Female mobility, both physical and social, undermines patriarchal control, whether we consider control of the woman herself or control of the narrative about her. When women experience desire for a cross-dressed actress, they escape gendered control over their desires via a public fiction—the stage role. But within fictional cross-dressing narratives, when a woman experiences desire for a covertly cross-dressing woman, it is the reader who is licensed to understand that desire as sapphic.
The association of masculinity with mobility and independence also intersects with disability and the ways in which it was not simply the visible male leg that was a sex symbol, but the shapely well-muscled athletic leg in particular. The erotic qualities of the female leg lay in how the legs framed and stood in for the genitals. Women’s legs were stereotyped at the time as thick and less shapely than men’s (as we see in satirical drawings).
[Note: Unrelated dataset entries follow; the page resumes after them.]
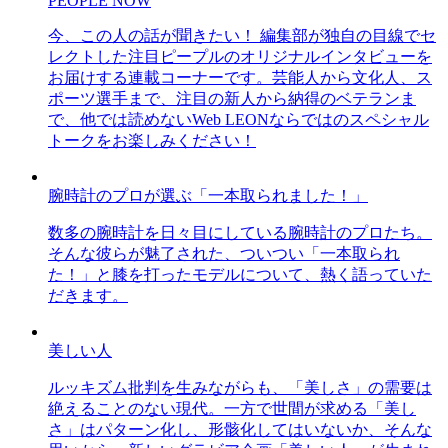
PEOPLE NOW
今、この人の話が聞きたい！ 編集部が独自の目線でセ
レクトした注目ピープルのオリジナルインタビューを
お届けする連載コーナーです。芸能人から文化人、ス
ポーツ選手まで、注目の新人から納得のベテランま
で、他では読めないWeb LEONならではのスペシャル
トークをお楽しみください！
腕時計のプロが選ぶ「一本取られました！」
数多の腕時計を日々目にしている腕時計のプロたち。
そんな彼らが魅了された、ついつい「一本取られ
た！」と膝を打ったモデルについて、熱く語っていた
だきます。
美しい人
ルッキズム批判を生みながらも、「美しさ」の需要は
絶えることのない現代。一方で世間が求める「美し
さ」はパターン化し、形骸化してはいないか、そんな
Thus the erotic visibility of cross-dressing actresses’ legs—in being praised for their shapeliness—are viewed in terms of masculine attractiveness, as well as being a symbol of sexual independence, even as their visibility as female legs signalled wantonness and sexual availability.
The mutability of gender in stage roles had been present in the early modern period not only via boys playing female roles, but in how female characters, in turn, took on cross-dressing male roles (as in Shakespeare’s Twelfth Night). As female actors became accepted on the English stage in the second half of the 17th century, this turned around, with nearly one-third of all plays performed including roles in which actresses wore male clothes. This meant that the sight and idea of women in men’s clothing was established in the popular imagination, even if taboo off stage.
Breeches roles did attract criticism from moralists, but it wasn’t until the end of the 18th century when that criticism began to be heeded. [Note: See discussion of the “sex panic” around 1800 that affected British sexual and gender culture in complex ways.]
The remainder of the chapter takes a detailed look at two famously cross dressing actresses: Charlotte Charke and Margaret Woffington. Charke left a somewhat fictionalized autobiography, which also addresses her cross-dressing and gender-passing off stage. Woffington is known only from secondhand sources. Both were known for attracting and accepting the erotic desire of both men and women (though the latter is less certain in the case of Woffington).
There is also a discussion of the symbolism of legs in the novels Belinda and A Simple Story, in which the cross-dressing characters are depicted as unfeminine and are punished for the transgression, and yet underneath the moralizing, each includes themes of sapphic eroticism and female bonds motivated by attraction.
I’m going to skip over the detailed discussion, though it’s quite interesting.
Coda
In summing up some of the themes of the book, Klein surveys various intersections of race and nationality with gender symbolism.